(DATA FOR THIS EXERCISE Opens)

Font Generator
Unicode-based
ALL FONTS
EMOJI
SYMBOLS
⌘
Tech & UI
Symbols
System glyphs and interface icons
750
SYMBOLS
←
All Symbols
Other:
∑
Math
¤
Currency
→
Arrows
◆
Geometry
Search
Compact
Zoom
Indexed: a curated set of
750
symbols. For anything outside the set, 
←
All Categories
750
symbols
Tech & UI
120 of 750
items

(DATA FOR THIS EXERCISE Closes)

● PROBLEM: Please give back the listing in full; each line must match exactly.

● TASK SOLUTION:
Font Generator
Unicode-based
ALL FONTS
EMOJI
SYMBOLS
⌘
Tech & UI
Symbols
System glyphs and interface icons
750
SYMBOLS
←
All Symbols
Other:
∑
Math
¤
Currency
→
Arrows
◆
Geometry
Search
Compact
Zoom
Indexed: a curated set of
750
symbols. For anything outside the set, 
←
All Categories
750
symbols
Tech & UI
120 of 750
items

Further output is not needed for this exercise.